Entries drawn from a collection

-=-=-

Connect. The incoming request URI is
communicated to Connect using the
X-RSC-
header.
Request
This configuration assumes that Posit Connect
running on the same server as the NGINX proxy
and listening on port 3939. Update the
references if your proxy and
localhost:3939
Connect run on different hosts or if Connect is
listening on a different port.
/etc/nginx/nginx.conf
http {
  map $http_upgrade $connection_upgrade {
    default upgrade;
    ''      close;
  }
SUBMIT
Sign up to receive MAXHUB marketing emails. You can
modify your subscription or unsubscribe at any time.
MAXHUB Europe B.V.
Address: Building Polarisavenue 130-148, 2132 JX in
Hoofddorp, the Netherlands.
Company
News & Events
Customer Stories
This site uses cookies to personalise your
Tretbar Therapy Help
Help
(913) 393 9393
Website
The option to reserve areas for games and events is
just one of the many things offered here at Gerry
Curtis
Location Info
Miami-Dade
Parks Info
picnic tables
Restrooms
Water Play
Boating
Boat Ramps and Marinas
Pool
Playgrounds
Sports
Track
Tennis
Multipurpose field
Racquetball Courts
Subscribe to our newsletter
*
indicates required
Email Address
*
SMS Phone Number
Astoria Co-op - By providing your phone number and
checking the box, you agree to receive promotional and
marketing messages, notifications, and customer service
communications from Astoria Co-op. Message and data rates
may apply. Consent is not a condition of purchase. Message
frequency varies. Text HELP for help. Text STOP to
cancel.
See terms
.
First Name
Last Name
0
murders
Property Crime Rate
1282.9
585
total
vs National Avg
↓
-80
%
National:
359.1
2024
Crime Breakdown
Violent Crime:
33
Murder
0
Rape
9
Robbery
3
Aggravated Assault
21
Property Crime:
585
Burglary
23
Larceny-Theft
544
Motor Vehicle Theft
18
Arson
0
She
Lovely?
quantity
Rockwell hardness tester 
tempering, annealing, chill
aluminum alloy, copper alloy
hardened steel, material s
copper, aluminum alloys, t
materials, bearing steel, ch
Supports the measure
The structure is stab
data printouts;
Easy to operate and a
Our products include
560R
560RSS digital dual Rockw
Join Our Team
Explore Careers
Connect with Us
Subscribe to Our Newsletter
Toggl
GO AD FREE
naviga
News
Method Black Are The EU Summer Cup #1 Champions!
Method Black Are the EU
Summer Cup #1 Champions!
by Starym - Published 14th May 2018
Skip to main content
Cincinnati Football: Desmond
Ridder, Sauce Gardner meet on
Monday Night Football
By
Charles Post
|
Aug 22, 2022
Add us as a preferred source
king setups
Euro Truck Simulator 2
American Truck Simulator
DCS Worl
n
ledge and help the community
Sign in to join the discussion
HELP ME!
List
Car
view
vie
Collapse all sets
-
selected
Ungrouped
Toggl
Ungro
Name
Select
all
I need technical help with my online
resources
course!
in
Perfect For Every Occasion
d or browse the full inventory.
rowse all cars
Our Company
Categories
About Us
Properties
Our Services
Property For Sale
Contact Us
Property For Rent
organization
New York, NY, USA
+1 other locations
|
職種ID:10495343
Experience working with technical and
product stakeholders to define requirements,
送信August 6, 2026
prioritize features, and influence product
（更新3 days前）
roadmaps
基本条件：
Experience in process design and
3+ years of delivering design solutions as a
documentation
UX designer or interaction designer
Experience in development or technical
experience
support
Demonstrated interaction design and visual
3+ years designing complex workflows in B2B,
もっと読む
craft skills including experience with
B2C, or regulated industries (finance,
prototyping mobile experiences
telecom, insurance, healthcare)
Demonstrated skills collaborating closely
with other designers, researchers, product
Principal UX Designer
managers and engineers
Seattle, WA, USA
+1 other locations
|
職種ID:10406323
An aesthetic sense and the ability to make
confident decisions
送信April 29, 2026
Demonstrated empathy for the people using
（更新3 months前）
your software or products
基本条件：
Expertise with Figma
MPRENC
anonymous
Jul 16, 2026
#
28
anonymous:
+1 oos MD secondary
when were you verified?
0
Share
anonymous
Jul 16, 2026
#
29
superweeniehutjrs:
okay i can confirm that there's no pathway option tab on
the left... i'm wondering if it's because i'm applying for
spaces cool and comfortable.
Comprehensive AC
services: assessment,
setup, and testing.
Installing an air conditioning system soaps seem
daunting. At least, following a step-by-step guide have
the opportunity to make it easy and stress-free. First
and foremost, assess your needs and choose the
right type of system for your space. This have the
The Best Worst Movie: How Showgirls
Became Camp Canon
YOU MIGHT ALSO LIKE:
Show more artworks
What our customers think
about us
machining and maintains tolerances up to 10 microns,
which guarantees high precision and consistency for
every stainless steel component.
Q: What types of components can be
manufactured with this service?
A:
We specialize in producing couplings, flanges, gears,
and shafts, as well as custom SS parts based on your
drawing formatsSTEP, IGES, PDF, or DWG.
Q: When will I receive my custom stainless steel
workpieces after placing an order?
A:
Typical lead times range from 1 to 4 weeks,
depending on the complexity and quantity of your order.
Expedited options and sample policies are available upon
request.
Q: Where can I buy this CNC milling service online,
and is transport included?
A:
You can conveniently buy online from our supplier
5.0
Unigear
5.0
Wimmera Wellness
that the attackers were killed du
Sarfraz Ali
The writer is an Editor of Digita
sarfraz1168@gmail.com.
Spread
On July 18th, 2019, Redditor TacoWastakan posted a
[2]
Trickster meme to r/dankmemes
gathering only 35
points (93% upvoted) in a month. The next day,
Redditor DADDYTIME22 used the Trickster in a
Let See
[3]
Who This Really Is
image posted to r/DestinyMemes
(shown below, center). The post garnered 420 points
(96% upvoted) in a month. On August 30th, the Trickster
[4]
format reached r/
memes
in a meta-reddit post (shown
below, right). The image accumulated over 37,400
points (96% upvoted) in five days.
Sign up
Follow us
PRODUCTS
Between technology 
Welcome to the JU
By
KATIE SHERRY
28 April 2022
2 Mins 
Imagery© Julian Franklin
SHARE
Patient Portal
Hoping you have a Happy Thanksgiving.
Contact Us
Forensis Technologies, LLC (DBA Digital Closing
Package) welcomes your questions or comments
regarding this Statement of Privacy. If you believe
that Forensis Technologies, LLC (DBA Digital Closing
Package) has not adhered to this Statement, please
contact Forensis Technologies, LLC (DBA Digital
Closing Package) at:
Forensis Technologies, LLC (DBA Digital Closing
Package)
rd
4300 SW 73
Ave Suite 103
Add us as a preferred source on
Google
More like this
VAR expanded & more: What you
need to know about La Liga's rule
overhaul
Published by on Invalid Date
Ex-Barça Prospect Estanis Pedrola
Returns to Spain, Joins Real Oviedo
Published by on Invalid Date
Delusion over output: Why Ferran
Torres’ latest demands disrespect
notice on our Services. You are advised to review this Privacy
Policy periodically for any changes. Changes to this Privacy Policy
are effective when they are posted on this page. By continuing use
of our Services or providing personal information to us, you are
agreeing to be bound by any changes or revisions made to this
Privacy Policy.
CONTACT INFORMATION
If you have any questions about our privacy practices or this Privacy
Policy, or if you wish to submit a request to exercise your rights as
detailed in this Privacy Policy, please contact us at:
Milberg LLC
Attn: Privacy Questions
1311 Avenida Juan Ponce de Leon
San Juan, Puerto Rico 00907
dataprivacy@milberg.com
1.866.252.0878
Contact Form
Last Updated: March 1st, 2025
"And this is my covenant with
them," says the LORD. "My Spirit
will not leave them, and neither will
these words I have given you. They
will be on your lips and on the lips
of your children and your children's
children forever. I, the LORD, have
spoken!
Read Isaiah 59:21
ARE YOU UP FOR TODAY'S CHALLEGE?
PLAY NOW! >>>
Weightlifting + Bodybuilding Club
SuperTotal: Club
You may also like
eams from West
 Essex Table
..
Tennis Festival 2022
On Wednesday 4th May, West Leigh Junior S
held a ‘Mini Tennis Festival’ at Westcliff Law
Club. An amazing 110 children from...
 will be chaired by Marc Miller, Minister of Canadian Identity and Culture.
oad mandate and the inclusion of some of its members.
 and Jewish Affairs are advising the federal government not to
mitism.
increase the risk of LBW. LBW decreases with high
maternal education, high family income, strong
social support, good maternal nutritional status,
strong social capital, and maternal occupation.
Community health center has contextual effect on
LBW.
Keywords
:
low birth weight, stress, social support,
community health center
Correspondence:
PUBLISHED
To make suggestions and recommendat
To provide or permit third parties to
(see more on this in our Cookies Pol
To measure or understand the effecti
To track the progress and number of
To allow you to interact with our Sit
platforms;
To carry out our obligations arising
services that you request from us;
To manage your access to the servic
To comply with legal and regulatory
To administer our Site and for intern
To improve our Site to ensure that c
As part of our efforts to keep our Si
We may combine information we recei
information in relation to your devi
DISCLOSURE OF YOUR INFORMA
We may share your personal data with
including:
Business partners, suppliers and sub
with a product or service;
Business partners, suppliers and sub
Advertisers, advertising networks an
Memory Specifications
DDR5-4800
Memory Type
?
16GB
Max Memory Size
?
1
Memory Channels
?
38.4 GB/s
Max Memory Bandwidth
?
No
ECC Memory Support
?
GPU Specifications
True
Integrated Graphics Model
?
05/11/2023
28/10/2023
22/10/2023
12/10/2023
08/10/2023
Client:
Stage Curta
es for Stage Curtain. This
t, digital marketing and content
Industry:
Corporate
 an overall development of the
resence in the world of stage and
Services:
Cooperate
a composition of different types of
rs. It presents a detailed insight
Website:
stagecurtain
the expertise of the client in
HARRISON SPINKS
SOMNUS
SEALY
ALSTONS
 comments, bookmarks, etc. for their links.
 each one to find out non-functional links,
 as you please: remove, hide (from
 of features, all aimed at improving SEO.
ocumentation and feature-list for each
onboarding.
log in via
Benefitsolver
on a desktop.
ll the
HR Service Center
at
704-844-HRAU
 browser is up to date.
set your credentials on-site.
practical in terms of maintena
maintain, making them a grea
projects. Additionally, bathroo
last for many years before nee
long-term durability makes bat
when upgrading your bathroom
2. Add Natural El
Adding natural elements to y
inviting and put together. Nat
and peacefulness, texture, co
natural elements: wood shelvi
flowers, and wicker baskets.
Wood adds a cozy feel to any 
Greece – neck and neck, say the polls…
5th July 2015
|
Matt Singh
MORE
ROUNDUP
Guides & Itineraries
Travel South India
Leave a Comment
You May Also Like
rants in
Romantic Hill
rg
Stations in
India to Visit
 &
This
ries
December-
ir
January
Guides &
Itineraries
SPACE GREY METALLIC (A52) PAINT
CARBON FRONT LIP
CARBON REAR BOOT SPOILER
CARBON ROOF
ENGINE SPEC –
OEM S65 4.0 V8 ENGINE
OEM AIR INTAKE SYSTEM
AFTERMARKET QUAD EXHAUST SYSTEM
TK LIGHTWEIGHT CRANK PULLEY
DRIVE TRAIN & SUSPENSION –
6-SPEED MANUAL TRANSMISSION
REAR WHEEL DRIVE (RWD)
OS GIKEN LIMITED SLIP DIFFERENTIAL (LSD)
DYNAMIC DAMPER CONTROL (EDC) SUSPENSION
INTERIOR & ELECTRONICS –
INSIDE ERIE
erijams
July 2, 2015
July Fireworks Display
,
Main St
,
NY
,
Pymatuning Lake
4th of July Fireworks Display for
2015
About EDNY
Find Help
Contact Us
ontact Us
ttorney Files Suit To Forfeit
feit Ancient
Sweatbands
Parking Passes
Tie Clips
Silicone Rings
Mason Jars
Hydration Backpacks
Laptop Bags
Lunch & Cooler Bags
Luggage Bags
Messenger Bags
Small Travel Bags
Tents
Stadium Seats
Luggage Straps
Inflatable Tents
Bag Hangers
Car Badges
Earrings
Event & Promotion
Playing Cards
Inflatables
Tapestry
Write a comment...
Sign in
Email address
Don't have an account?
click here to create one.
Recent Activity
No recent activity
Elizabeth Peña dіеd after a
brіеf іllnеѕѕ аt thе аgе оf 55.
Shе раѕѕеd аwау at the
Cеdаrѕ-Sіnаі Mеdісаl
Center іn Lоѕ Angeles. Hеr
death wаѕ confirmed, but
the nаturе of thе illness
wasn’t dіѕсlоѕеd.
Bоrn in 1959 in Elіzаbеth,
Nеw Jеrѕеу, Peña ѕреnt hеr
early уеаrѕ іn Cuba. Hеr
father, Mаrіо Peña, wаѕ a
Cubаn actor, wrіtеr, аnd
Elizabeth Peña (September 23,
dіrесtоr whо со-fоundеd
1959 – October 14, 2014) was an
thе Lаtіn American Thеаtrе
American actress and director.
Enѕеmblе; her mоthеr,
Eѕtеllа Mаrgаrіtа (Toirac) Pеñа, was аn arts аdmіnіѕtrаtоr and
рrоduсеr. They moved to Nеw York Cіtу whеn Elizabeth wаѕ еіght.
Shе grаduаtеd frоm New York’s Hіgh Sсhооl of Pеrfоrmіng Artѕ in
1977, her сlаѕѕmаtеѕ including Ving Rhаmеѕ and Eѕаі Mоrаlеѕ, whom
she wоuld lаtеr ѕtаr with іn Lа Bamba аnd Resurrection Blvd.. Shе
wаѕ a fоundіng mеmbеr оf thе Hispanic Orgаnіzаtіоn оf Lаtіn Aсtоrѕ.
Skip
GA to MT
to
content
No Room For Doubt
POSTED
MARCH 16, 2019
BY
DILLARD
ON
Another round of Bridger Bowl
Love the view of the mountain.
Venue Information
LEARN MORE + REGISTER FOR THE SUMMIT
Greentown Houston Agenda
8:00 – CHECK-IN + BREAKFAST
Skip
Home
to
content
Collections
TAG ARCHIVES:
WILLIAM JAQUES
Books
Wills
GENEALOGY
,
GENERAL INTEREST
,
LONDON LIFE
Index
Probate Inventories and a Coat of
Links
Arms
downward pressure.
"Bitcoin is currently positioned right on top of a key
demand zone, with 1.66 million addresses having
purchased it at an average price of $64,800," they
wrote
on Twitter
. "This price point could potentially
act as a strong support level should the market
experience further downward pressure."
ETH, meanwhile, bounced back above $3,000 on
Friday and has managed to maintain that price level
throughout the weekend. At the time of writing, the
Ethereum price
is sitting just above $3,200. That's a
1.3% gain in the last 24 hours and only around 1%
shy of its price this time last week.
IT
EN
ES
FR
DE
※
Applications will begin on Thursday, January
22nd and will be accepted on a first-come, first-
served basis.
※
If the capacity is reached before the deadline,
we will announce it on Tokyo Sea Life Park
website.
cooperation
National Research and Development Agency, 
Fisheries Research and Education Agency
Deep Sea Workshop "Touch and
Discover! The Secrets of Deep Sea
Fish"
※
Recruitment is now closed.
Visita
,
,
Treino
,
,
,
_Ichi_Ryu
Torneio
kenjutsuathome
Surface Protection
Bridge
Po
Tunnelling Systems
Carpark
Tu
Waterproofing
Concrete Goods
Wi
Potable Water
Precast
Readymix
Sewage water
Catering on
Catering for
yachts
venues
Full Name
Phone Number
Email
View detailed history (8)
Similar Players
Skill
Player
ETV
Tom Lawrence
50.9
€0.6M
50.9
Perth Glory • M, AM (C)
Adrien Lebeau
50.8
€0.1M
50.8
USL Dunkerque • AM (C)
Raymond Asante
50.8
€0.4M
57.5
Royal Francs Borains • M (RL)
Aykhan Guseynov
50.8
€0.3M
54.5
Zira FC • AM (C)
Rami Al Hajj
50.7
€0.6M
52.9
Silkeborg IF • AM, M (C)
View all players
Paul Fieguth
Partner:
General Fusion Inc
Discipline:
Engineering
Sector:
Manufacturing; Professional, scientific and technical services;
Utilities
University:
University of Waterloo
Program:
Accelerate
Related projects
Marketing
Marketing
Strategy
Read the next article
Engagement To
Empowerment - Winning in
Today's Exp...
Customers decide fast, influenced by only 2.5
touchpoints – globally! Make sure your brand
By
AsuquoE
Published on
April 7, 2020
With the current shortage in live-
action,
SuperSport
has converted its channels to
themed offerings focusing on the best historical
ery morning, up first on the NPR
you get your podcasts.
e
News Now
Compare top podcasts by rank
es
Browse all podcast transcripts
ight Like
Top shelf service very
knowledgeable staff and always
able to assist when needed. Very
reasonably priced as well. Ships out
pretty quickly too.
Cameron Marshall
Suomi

-=-=-

Your goal: Rewrite the records from the first line up to and including the line with "and listening on port 3939. Update the", substituting "Apache proxy" for "NGINX proxy" and leaving everything else unchanged.

The answer:
Connect. The incoming request URI is
communicated to Connect using the
X-RSC-
header.
Request
This configuration assumes that Posit Connect
running on the same server as the Apache proxy
and listening on port 3939. Update the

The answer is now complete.